The whole project is like a dedication to my dog, contrary to what he's going through or what he has been through, holmes really like the godfather of a lot of styles that's going on. Let's be clear, the boy yelling 'soo-woo,' the boy tatted up his whole body like a biker maybe 10 years ago. I'm rocking with the boy until the wheels fall off. It ain't my business what he's going through. I just know what the people miss, and I know what I miss, I know what the game miss. We wouldn't have a lot of this stuff out here if bruh didn't do what he did for the game.
His entire model of doing four mixtapes a year or more, constantly writing. That is the model now.

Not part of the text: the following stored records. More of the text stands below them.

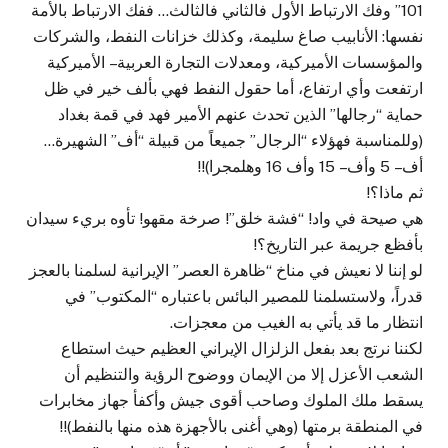
101” وفك الارتباط الأول فالثاني فالثالث… ففك الارتباط بالأمة
نفسها: الأنابيب صاغ سليمة، وكذلك خزانات النفط، والشركات
والمؤسسات الأميركية، ومعدلات التجارة العربية – الأميركية
ارتفعت وأي ارتفاع، أما حقول النفط فهي بألف خير في ظل
حماية “رجالها” الذين تحدث عنهم الأمير فهد في قمة بغداد
(وللمناسبة فهؤلاء “الرجال” جميعاً من قبيلة “أف” الشهيرة…
أف – 5 وأف – 15 وأف 16 وهلمجرا)!!
ثم ماذا؟!
هي صيحة في واد! “فشة خلق”! صرخة مقهو! تأوه بريء سيدان
بأفظع جريمة عبر التاريخ؟!
لو إننا لا نعيش في مناخ “ظاهرة العصر” الإيرانية لسلمنا بالعجز
قدراً، ولاستسلمنا للمصير البائس باعتباره “المكتوب” في
انتظار ما قد يأتي به الغيب من معجزات.
لكننا نرتج بعد بفعل الزلزال الإيراني العظيم حيث استطاع
الشعب الأعزل إلا من الإيمان ووضوح الرؤية والتنظيم أن
يسقط ملك الملوك وصاحب أقوى جيش وأكفأ جهاز مخابرات
في المنطقة برمتها (وهي أغنى بالأجهزة هذه منها بالنفط)!!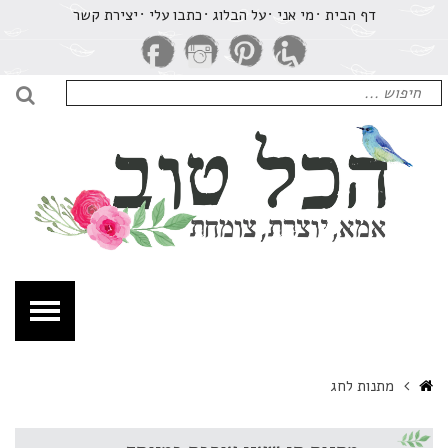
רכיון
דף הבית
מי אני
על הבלוג
​כתבו עלי
יצירת קשר
תנות
חג
חיפוש
כל
עבור:
חיפו
וב
מא,
וצרת,
ומחת.
Home
מתנות לחג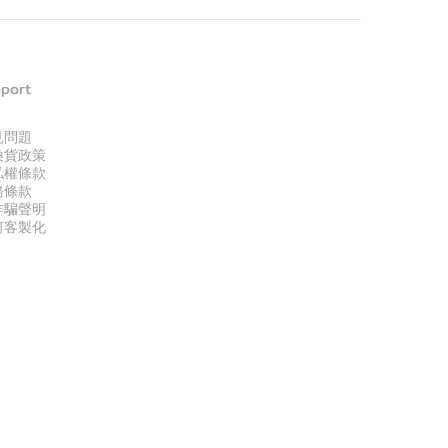
port
見問題
換貨政策
私權條款
務條款
詐騙聲明
何客製化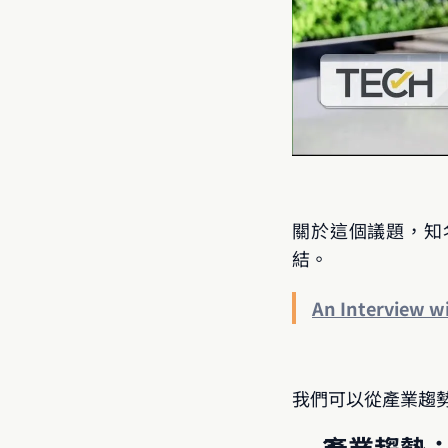
關於這個議題，知名
結。
An Interview w
我們可以從產業趨勢
產業趨勢：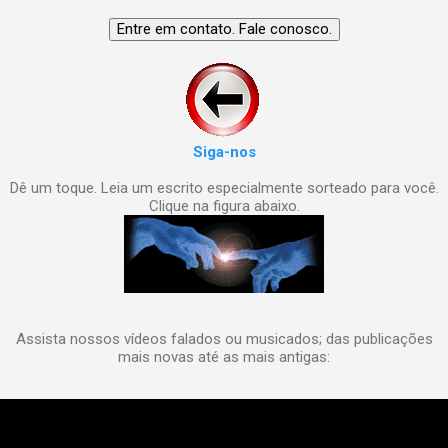
Siga-nos
Dê um toque. Leia um escrito especialmente sorteado para você.
Clique na figura abaixo.
Assista nossos vídeos falados ou musicados; das publicações
mais novas até as mais antigas: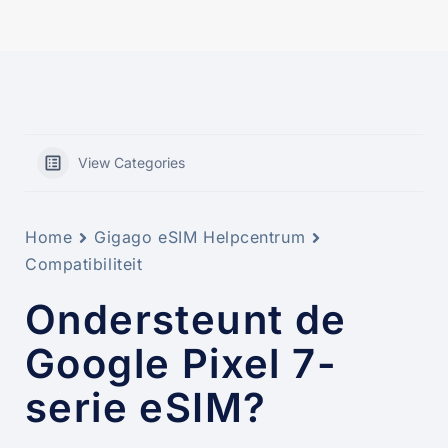
View Categories
Home
Gigago eSIM Helpcentrum
Compatibiliteit
Ondersteunt de
Google Pixel 7-
serie eSIM?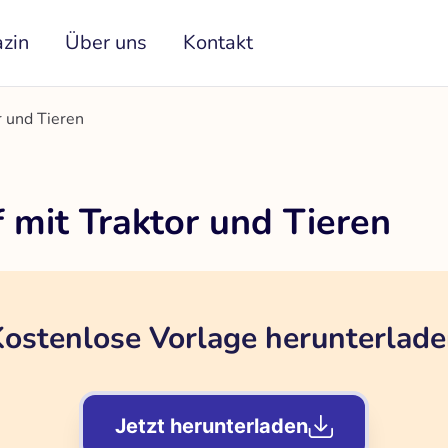
zin
Über uns
Kontakt
r und Tieren
 mit Traktor und Tieren
ostenlose Vorlage herunterlad
Jetzt herunterladen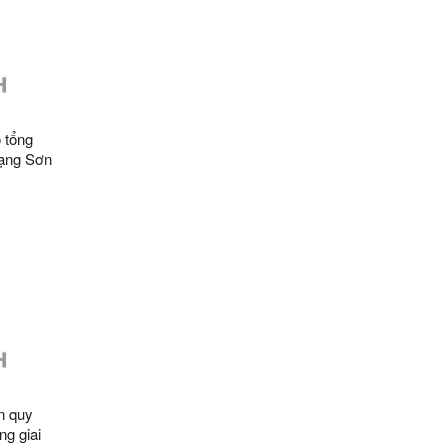
 tổng
Lạng Sơn
ến năm
n quy
ng giai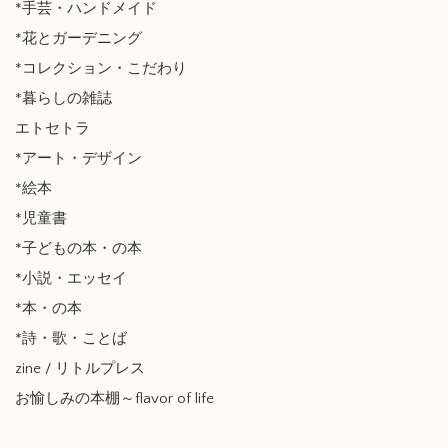
*手芸・ハンドメイド
*花とガーデニング
*コレクション・こだわり
*暮らしの雑誌
エトセトラ
*アート・デザイン
*絵本
*児童書
*子どもの本・の本
*小説・エッセイ
*本・の本
*詩・歌・ことば
zine / リトルプレス
お愉しみの本棚～flavor of life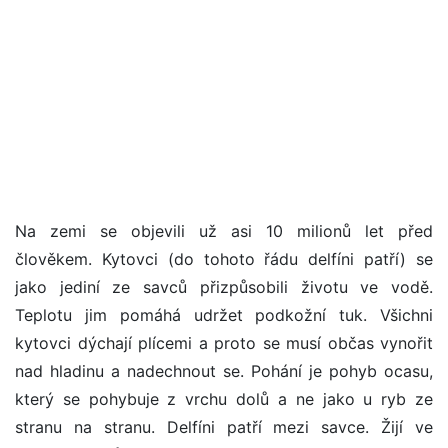
Na zemi se objevili už asi 10 milionů let před
člověkem. Kytovci (do tohoto řádu delfíni patří) se
jako jediní ze savců přizpůsobili životu ve vodě.
Teplotu jim pomáhá udržet podkožní tuk. Všichni
kytovci dýchají plícemi a proto se musí občas vynořit
nad hladinu a nadechnout se. Pohání je pohyb ocasu,
který se pohybuje z vrchu dolů a ne jako u ryb ze
stranu na stranu. Delfíni patří mezi savce. Žijí ve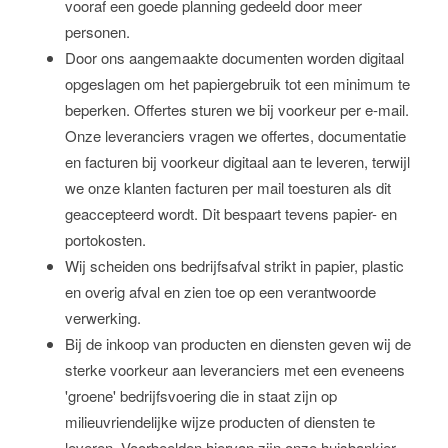
vooraf een goede planning gedeeld door meer
personen.
Door ons aangemaakte documenten worden digitaal
opgeslagen om het papiergebruik tot een minimum te
beperken. Offertes sturen we bij voorkeur per e-mail.
Onze leveranciers vragen we offertes, documentatie
en facturen bij voorkeur digitaal aan te leveren, terwijl
we onze klanten facturen per mail toesturen als dit
geaccepteerd wordt. Dit bespaart tevens papier- en
portokosten.
Wij scheiden ons bedrijfsafval strikt in papier, plastic
en overig afval en zien toe op een verantwoorde
verwerking.
Bij de inkoop van producten en diensten geven wij de
sterke voorkeur aan leveranciers met een eveneens
'groene' bedrijfsvoering die in staat zijn op
milieuvriendelijke wijze producten of diensten te
leveren. Voorbeelden hiervan zijn onze huisbankier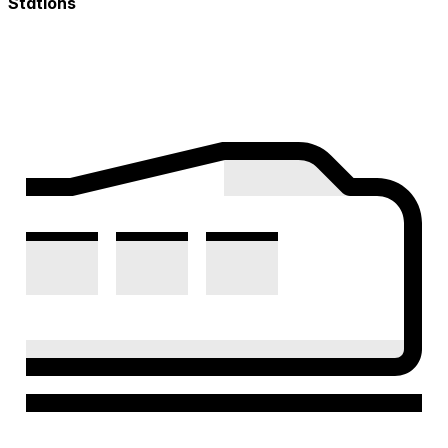
Stations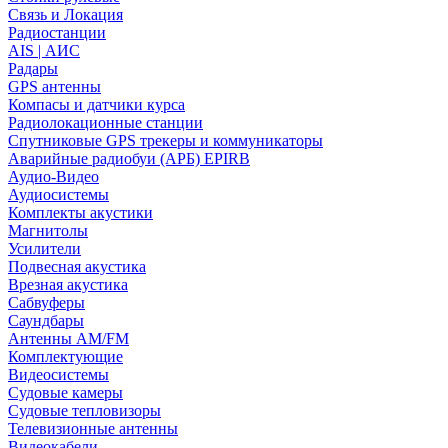
Связь и Локация
Радиостанции
AIS | АИС
Радары
GPS антенны
Компасы и датчики курса
Радиолокационные станции
Спутниковые GPS трекеры и коммуникаторы
Аварийные радиобуи (АРБ) EPIRB
Аудио-Видео
Аудиосистемы
Комплекты акустики
Магнитолы
Усилители
Подвесная акустика
Врезная акустика
Сабвуферы
Саундбары
Антенны AM/FM
Комплектующие
Видеосистемы
Судовые камеры
Cудовые тепловизоры
Телевизионные антенны
Видеокабели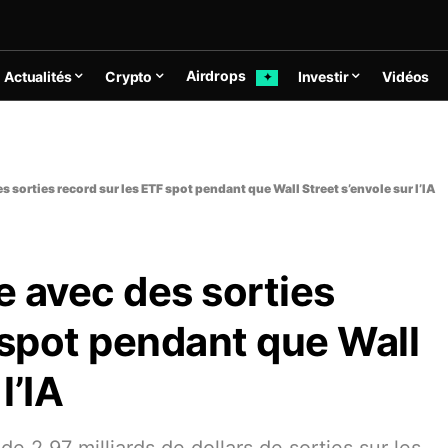
Airdrops
Actualités
Crypto
Investir
Vidéos
✦
es sorties record sur les ETF spot pendant que Wall Street s’envole sur l’IA
e avec des sorties
 spot pendant que Wall
l’IA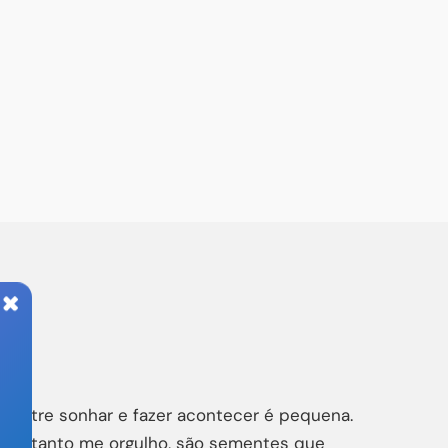
ia entre sonhar e fazer acontecer é pequena.
uais tanto me orgulho, são sementes que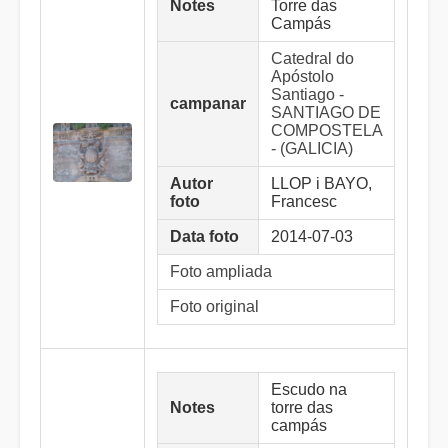
Notes
Torre das
Campás
Catedral do
Apóstolo
Santiago -
campanar
SANTIAGO DE
COMPOSTELA
- (GALICIA)
Autor
LLOP i BAYO,
foto
Francesc
Data foto
2014-07-03
Foto ampliada
Foto original
Escudo na
Notes
torre das
campás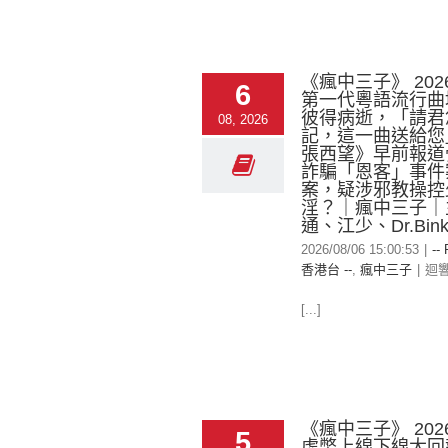
《瘋中三子》 2026
6
第一代粵語流行曲
彼得病逝，「請君
08, 2026
記，這一曲送給您
張西望》早前報道
詐騙「恩客」事件
案，疑涉邪教操控
淫？｜瘋中三子｜
通、江少、Dr.Bink
2026/08/06 15:00:53
|
--
香港台 --
,
瘋中三子
|
迴
[...]
《瘋中三子》 2026
5
虛幣上線下線大回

Just think, the "Dufflebag Boy" video is '07. The boy done tell me, "Thank you for letting me shoot the video with my cup, they normally tell 'em I can't have my cups in the video." This is a time where they tell you what you can put in and out the video. This is nine or 10 years ago. We've known each other for almost 15 years. Just like honestly bro, it's genuine, it's very organic, we communicate a lot, even when he went down for some time when he went to Rikers, we were in communication with each other. It's not that I'm trying to out-relationship nobody when it comes to Tune, we are what we are to each other. That's like my brother, I speak highly of him. That's just how I am, that's how I'm raised. I'm one of those standup Southern guys, you know.
What's next for you?
I'm dropping another album this year. More in-depth, more feeling, more storytelling. Just some more emotion on this album. It is going to be more personal, it's time for that. I got a things that are hard for me to communicate about, but music is very therapeutic for me. I have some things that I just really, really need to get off my chest, and by me not actually having a counselor — the booth is that for me. It's time for me to unlock my heart, it's time for to release all these emotions I've been through, from my days of 13, 14, 15, to now my thirties, it's just time for me... to spread my wings and let them know this me, this is the reason why I am this way. That's what it is.